Acidification des océans: l’inquiétant battement d’aile du papillon des mers (in French)

PARIS – C’est une sorte d’escargot marin connu sous le nom de papillon des mers: des chercheurs viennent de montrer que sa coquille est dissoute par l’acidification des océans, un constat qui pourrait avoir de grandes conséquences, car ce petit mollusque est une espèce clé de l’écosystème.

Le gaz carbonique (CO2) émis par les activités humaines influe non seulement sur le changement climatique, mais aussi sur la chimie des océans. Les océans absorbent plus du quart du CO2 rejeté par l’homme et ce C02 se dissout dans l’eau pour former de l’acide carbonique, abaissant son pH. Un processus appelé acidification des océans.

Depuis le début de l’ère industrielle, les océans de la planète sont devenus 30% plus acides.
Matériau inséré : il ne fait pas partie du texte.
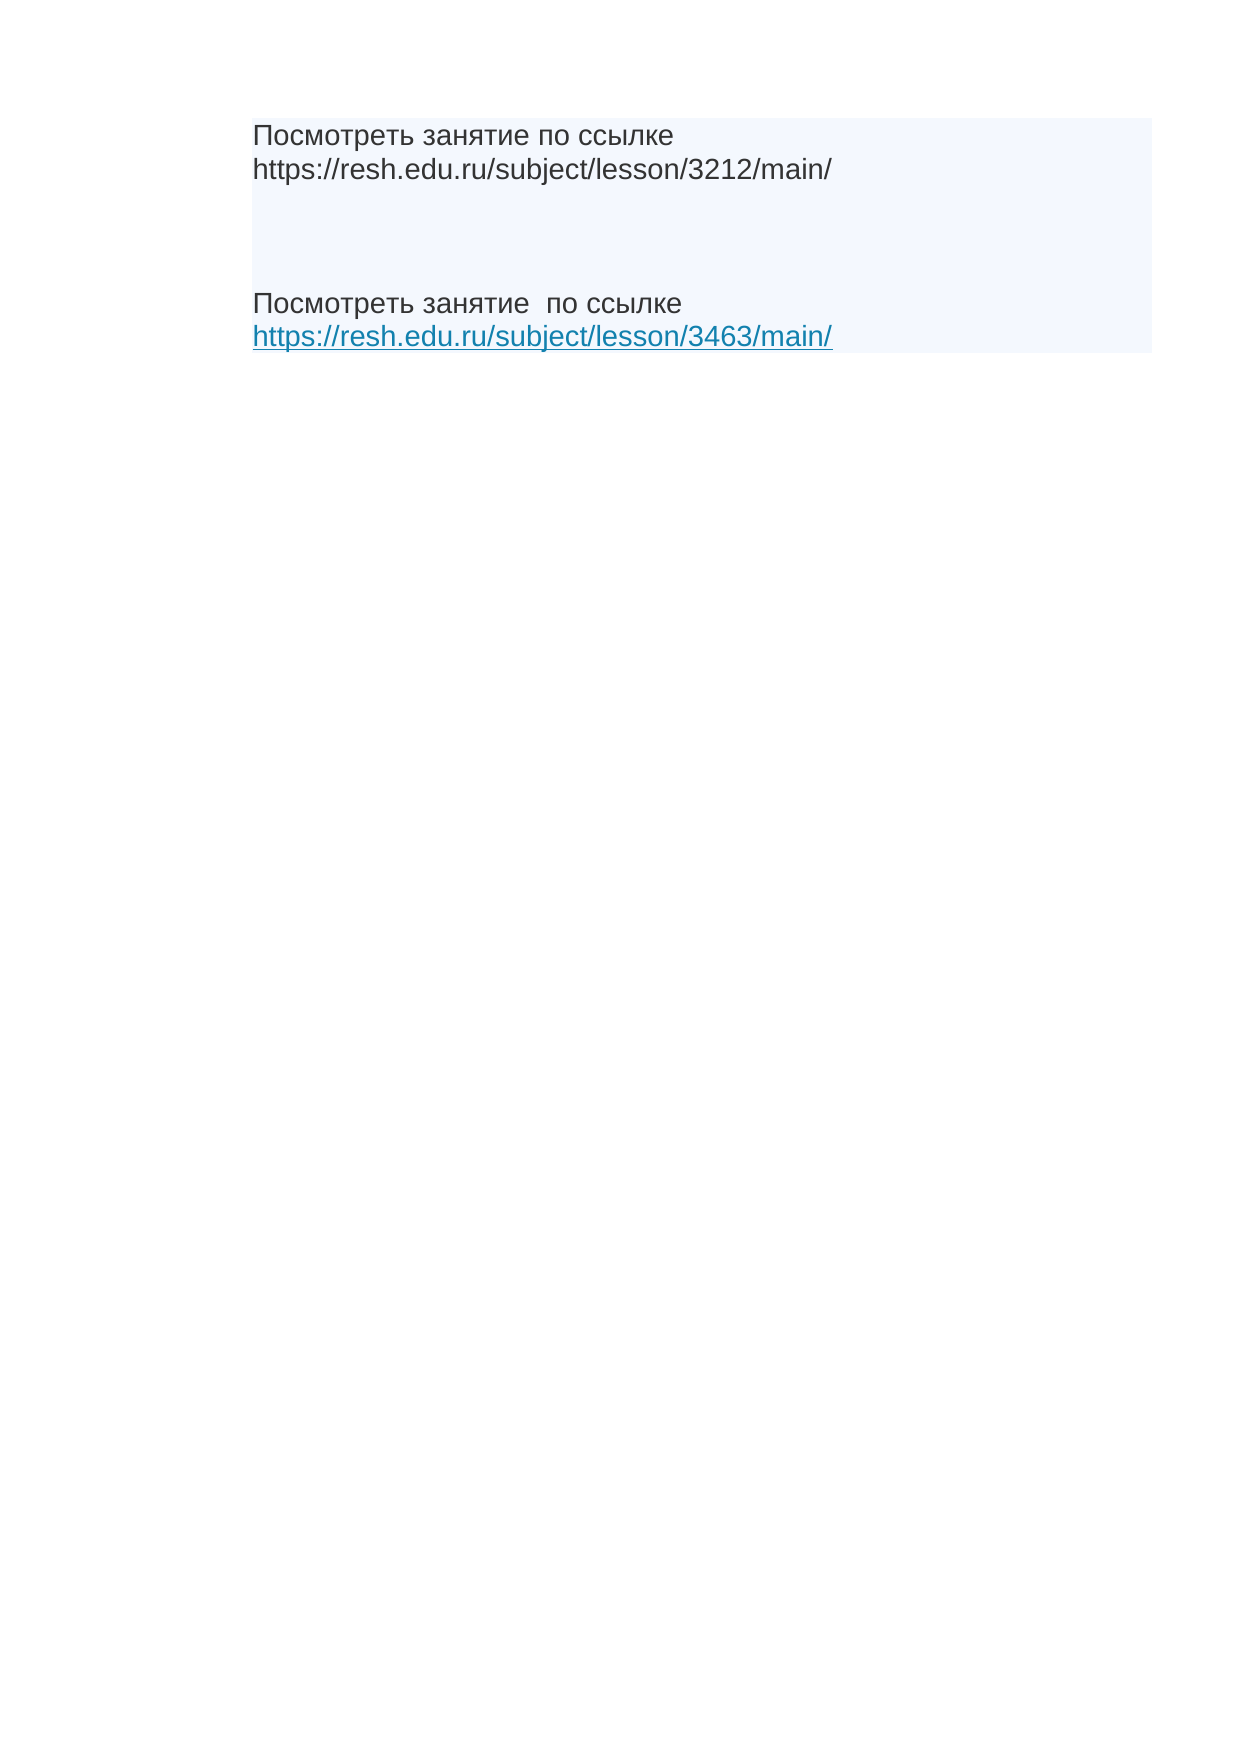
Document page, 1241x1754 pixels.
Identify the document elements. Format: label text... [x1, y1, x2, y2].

text Посмотреть занятие по ссылке https://resh.edu.ru/subject/lesson/3463/main/ [252, 286, 1152, 353]
text Посмотреть занятие по ссылке https://resh.edu.ru/subject/lesson/3212/main/ [252, 118, 1152, 185]
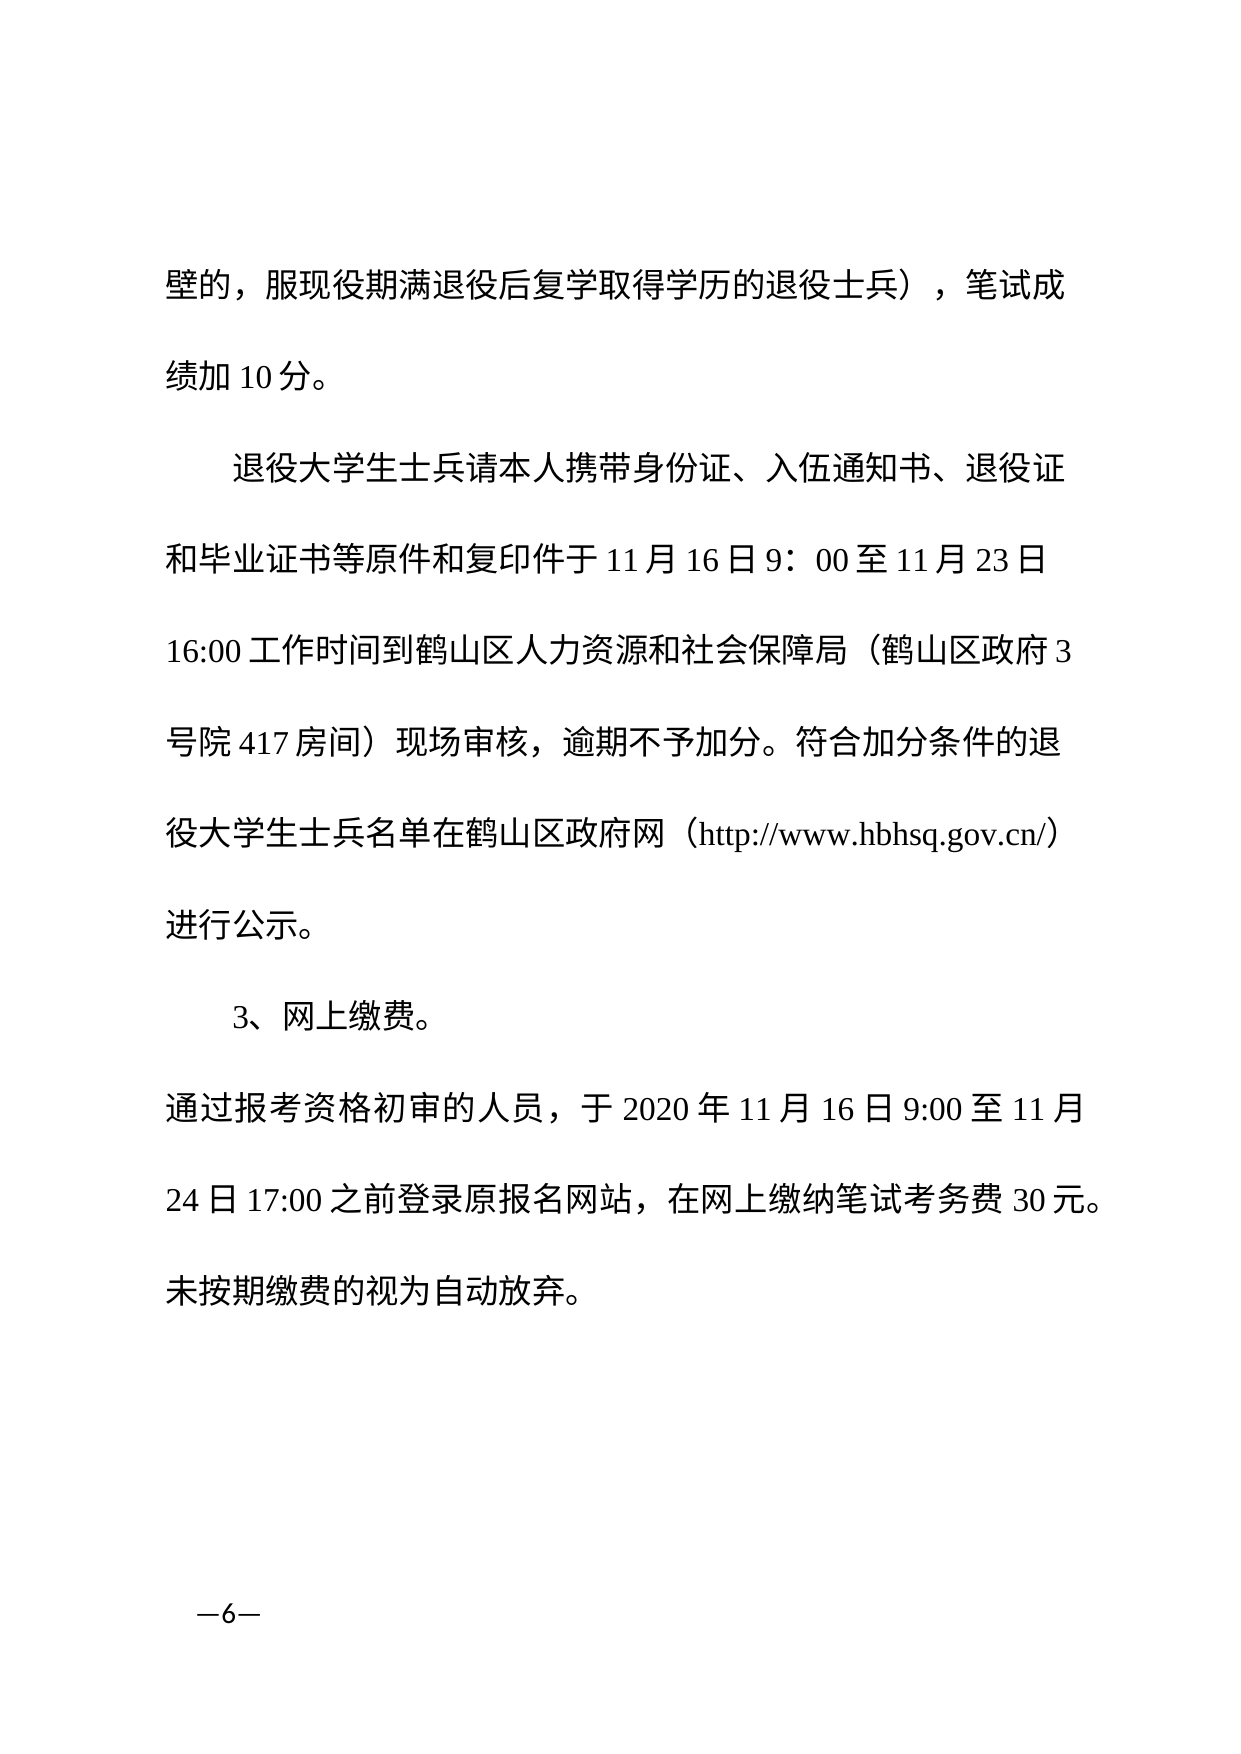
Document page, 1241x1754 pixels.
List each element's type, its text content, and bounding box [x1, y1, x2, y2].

text 退役大学生士兵请本人携带身份证、入伍通知书、退役证和毕业证书等原件和复印件于11月16日9：00至11月23日16:00工作时间到鹤山区人力资源和社会保障局（鹤山区政府3号院417房间）现场审核，逾期不予加分。符合加分条件的退役大学生士兵名单在鹤山区政府网（http://www.hbhsq.gov.cn/）进行公示。pXN鹤山区人民政府 [165, 420, 1087, 968]
text 3、网上缴费。 pXN鹤山区人民政府 [165, 968, 1087, 1060]
text 通过报考资格初审的人员，于2020年11月16日9:00至11月24日17:00之前登录原报名网站，在网上缴纳笔试考务费30元。未按期缴费的视为自动放弃。 [165, 1060, 1087, 1334]
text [165, 237, 1087, 420]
Le phénomène alarme les scientifiques, un certain nombre d’expériences en laboratoire ayant démontré son effet potentiel sur les organismes marins.

Une étude coordonnée par le centre de recherche britannique sur l’Antarctique (British Antarctic Survey), publiée dimanche dans Nature Geoscience, vient confirmer ces craintes, avec des effets constatés sur une espèce d’escargot de mer de la famille des ptéropodes (Limacina helicina antarctica).

Ce petit mollusque est doté de deux appendices en forme d’ailes, d’où son surnom de papillon des mers.

Lors d’une campagne d’exploration scientifique en 2008 dans l’Océan Austral, les chercheurs ont réalisé des prélèvements dans la mer de Scotia, une région caractérisée par des remontées d’eau froide depuis les profondeurs.

Ces eaux sont naturellement plus corrosives pour un minéral de la famille des carbonates de calcium, l’aragonite, utilisé par les ptéropodes pour fabriquer leur coquille.

Effet papillon ?

Normalement, l’eau de mer devient plus corrosive pour l’aragonite à une certaine profondeur, environ 1.000 m. Cependant, sur l’un des sites d’échantillonnage, les chercheurs ont montré que, sous l’influence supplémentaire de l’acidification des océans, ce seuil était atteint dès 200 m de profondeur, là où vivent les escargots des mers.

Les propriétés corrosives de l’eau provoquent une sérieuse dissolution de la coquille des ptéropodes vivants, démontrant combien ils sont vulnérables, indique l’auteur principale de l’étude, Nina Bednarsek.

L’acidification des océans, résultant des rejets de dioxyde de carbone causés par l’homme, a contribué à cette dissolution, poursuit-elle.

Les ptéropodes sont une source de nourriture importante pour les poissons et les oiseaux ainsi qu’un bon indicateur de la santé de l’écosystème, souligne un de ses collègues, Geraint Tarling. Si la dissolution de leur coquille ne va pas nécessairement provoquer leur mort, elle peut accroître leur vulnérabilité aux prédateurs et aux infections et par conséquent avoir un impact sur d’autres maillons de la chaîne alimentaire, ajoute-t-il.

La coquille du ptéropode contribue en outre indirectement à freiner le changement climatique, car elle lui permet de couler quand il meurt, emportant avec lui le CO2 ingéré au cours de son existence et aidant ainsi les océans à absorber de nouvelles quantités de CO2 à leur surface.

Dans un éditorial accompagnant l’étude, Justin Ries (Université de Caroline du Nord, Etats-Unis), jouant sur le nom familier du papillon des mers, évoque le célèbre effet papillon décrit par le météorologue Edward Lorenz. L’étude suggère que le double impact de l’acidification des océans et du réchauffement climatique rendent le battement d’aile plus inquiétant de jour en jour, dit-il.

AFP

Le Figaro, 26 November 2012. Article.